Task statement :: Copy every record exactly.

Dataset excerpts ::
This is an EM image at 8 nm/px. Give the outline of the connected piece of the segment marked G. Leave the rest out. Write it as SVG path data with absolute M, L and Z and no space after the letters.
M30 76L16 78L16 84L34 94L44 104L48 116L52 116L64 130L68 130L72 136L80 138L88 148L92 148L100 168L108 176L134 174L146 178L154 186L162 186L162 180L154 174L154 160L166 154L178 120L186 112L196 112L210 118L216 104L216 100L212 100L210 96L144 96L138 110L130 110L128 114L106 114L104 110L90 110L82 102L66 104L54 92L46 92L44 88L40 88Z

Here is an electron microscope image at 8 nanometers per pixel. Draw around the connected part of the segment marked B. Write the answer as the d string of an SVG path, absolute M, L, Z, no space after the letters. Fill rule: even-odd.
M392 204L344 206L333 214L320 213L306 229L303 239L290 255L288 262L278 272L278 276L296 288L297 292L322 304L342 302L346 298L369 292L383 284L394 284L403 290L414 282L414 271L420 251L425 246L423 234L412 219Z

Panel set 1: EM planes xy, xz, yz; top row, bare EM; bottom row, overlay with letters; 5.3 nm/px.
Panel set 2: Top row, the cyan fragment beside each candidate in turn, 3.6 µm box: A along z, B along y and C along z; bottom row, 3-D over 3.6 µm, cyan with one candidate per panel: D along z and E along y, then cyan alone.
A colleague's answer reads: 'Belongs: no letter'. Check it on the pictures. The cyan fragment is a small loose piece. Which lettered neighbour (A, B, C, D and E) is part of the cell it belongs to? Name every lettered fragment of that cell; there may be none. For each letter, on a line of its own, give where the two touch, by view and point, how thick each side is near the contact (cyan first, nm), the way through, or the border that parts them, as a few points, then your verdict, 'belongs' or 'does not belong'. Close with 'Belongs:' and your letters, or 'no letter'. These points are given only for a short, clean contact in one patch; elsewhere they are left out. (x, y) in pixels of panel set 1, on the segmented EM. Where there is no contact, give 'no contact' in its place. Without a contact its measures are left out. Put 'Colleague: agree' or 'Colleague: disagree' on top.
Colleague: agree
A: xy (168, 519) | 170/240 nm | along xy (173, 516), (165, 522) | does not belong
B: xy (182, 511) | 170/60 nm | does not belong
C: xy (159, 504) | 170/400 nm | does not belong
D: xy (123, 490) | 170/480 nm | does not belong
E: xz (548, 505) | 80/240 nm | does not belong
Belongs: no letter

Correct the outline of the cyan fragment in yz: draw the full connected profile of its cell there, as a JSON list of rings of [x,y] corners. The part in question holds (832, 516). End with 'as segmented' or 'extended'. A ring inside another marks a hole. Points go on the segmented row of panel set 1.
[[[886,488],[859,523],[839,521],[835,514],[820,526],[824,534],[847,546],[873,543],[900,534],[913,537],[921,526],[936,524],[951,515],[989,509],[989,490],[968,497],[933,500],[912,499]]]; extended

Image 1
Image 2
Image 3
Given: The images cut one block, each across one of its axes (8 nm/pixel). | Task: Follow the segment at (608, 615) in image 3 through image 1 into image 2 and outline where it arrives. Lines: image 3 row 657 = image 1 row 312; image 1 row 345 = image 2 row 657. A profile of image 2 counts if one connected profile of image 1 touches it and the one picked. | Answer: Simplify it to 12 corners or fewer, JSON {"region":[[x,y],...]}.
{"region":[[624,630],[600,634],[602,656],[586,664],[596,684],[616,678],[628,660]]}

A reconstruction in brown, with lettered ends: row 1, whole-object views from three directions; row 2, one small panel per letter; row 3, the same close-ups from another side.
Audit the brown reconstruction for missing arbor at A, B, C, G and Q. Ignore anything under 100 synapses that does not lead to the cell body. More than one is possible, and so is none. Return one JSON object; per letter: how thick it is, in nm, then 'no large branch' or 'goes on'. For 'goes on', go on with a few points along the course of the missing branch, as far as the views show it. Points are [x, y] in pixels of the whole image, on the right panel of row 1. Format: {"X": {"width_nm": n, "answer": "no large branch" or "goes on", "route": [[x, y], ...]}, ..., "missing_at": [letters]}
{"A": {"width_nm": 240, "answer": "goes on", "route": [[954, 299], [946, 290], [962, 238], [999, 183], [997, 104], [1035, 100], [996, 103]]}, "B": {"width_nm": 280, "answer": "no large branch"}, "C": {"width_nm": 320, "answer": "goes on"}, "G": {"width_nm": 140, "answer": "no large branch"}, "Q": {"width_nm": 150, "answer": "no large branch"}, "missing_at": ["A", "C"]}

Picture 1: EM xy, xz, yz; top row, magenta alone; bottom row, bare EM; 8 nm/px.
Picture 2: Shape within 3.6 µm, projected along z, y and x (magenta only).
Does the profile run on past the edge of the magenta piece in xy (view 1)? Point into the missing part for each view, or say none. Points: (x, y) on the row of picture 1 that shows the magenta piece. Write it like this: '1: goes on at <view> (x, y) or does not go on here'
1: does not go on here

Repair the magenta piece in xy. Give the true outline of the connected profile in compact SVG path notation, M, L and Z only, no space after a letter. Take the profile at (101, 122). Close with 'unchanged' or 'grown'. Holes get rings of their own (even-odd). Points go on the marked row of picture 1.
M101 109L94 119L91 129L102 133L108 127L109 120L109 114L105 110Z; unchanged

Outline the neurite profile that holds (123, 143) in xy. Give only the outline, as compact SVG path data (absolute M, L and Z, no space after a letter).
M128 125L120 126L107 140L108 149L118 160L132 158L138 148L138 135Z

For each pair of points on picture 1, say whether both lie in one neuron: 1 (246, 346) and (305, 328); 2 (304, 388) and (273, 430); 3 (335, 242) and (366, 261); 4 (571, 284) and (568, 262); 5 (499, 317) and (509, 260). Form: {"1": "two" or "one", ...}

Answer ::
This is an EM image at 8 nm/px. Give the outline of the connected piece of the segment marked G. Leave the rest out. Write it as SVG path data with absolute M, L and Z and no space after the letters.
M30 76L16 78L16 84L34 94L44 104L48 116L52 116L64 130L68 130L72 136L80 138L88 148L92 148L100 168L108 176L134 174L146 178L154 186L162 186L162 180L154 174L154 160L166 154L178 120L186 112L196 112L210 118L216 104L216 100L212 100L210 96L144 96L138 110L130 110L128 114L106 114L104 110L90 110L82 102L66 104L54 92L46 92L44 88L40 88Z

Here is an electron microscope image at 8 nanometers per pixel. Draw around the connected part of the segment marked B. Write the answer as the d string of an SVG path, absolute M, L, Z, no space after the letters. Fill rule: even-odd.
M392 204L344 206L333 214L320 213L306 229L303 239L290 255L288 262L278 272L278 276L296 288L297 292L322 304L342 302L346 298L369 292L383 284L394 284L403 290L414 282L414 271L420 251L425 246L423 234L412 219Z

Panel set 1: EM planes xy, xz, yz; top row, bare EM; bottom row, overlay with letters; 5.3 nm/px.
Panel set 2: Top row, the cyan fragment beside each candidate in turn, 3.6 µm box: A along z, B along y and C along z; bottom row, 3-D over 3.6 µm, cyan with one candidate per panel: D along z and E along y, then cyan alone.
A colleague's answer reads: 'Belongs: no letter'. Check it on the pictures. The cyan fragment is a small loose piece. Which lettered neighbour (A, B, C, D and E) is part of the cell it belongs to? Name every lettered fragment of that cell; there may be none. For each letter, on a line of its own, give where the two touch, by view and point, how thick each side is near the contact (cyan first, nm), the way through, or the border that parts them, as a few points, then your verdict, 'belongs' or 'does not belong'. Close with 'Belongs:' and your letters, or 'no letter'. These points are given only for a short, clean contact in one patch; elsewhere they are left out. (x, y) in pixels of panel set 1, on the segmented EM. Where there is no contact, give 'no contact' in its place. Without a contact its measures are left out. Put 'Colleague: agree' or 'Colleague: disagree' on top.
Colleague: agree
A: xy (168, 519) | 170/240 nm | along xy (173, 516), (165, 522) | does not belong
B: xy (182, 511) | 170/60 nm | does not belong
C: xy (159, 504) | 170/400 nm | does not belong
D: xy (123, 490) | 170/480 nm | does not belong
E: xz (548, 505) | 80/240 nm | does not belong
Belongs: no letter

Correct the outline of the cyan fragment in yz: draw the full connected profile of its cell there, as a JSON list of rings of [x,y] corners. The part in question holds (832, 516). End with 'as segmented' or 'extended'. A ring inside another marks a hole. Points go on the segmented row of panel set 1.
[[[886,488],[859,523],[839,521],[835,514],[820,526],[824,534],[847,546],[873,543],[900,534],[913,537],[921,526],[936,524],[951,515],[989,509],[989,490],[968,497],[933,500],[912,499]]]; extended

Image 1
Image 2
Image 3
Given: The images cut one block, each across one of its axes (8 nm/pixel). | Task: Follow the segment at (608, 615) in image 3 through image 1 into image 2 and outline where it arrives. Lines: image 3 row 657 = image 1 row 312; image 1 row 345 = image 2 row 657. A profile of image 2 counts if one connected profile of image 1 touches it and the one picked. | Answer: Simplify it to 12 corners or fewer, JSON {"region":[[x,y],...]}.
{"region":[[624,630],[600,634],[602,656],[586,664],[596,684],[616,678],[628,660]]}

A reconstruction in brown, with lettered ends: row 1, whole-object views from three directions; row 2, one small panel per letter; row 3, the same close-ups from another side.
Audit the brown reconstruction for missing arbor at A, B, C, G and Q. Ignore anything under 100 synapses that does not lead to the cell body. More than one is possible, and so is none. Return one JSON object; per letter: how thick it is, in nm, then 'no large branch' or 'goes on'. For 'goes on', go on with a few points along the course of the missing branch, as far as the views show it. Points are [x, y] in pixels of the whole image, on the right panel of row 1. Format: {"X": {"width_nm": n, "answer": "no large branch" or "goes on", "route": [[x, y], ...]}, ..., "missing_at": [letters]}
{"A": {"width_nm": 240, "answer": "goes on", "route": [[954, 299], [946, 290], [962, 238], [999, 183], [997, 104], [1035, 100], [996, 103]]}, "B": {"width_nm": 280, "answer": "no large branch"}, "C": {"width_nm": 320, "answer": "goes on"}, "G": {"width_nm": 140, "answer": "no large branch"}, "Q": {"width_nm": 150, "answer": "no large branch"}, "missing_at": ["A", "C"]}

Picture 1: EM xy, xz, yz; top row, magenta alone; bottom row, bare EM; 8 nm/px.
Picture 2: Shape within 3.6 µm, projected along z, y and x (magenta only).
Does the profile run on past the edge of the magenta piece in xy (view 1)? Point into the missing part for each view, or say none. Points: (x, y) on the row of picture 1 that shows the magenta piece. Write it like this: '1: goes on at <view> (x, y) or does not go on here'
1: does not go on here

Repair the magenta piece in xy. Give the true outline of the connected profile in compact SVG path notation, M, L and Z only, no space after a letter. Take the profile at (101, 122). Close with 'unchanged' or 'grown'. Holes get rings of their own (even-odd). Points go on the marked row of picture 1.
M101 109L94 119L91 129L102 133L108 127L109 120L109 114L105 110Z; unchanged

Outline the neurite profile that holds (123, 143) in xy. Give only the outline, as compact SVG path data (absolute M, L and Z, no space after a letter).
M128 125L120 126L107 140L108 149L118 160L132 158L138 148L138 135Z

For each pair of points on picture 1, say whether both lie in one neuron: 1 (246, 346) and (305, 328); 2 (304, 388) and (273, 430); 3 (335, 242) and (366, 261); 4 (571, 284) and (568, 262); 5 (499, 317) and (509, 260). Form: {"1": "two" or "one", ...}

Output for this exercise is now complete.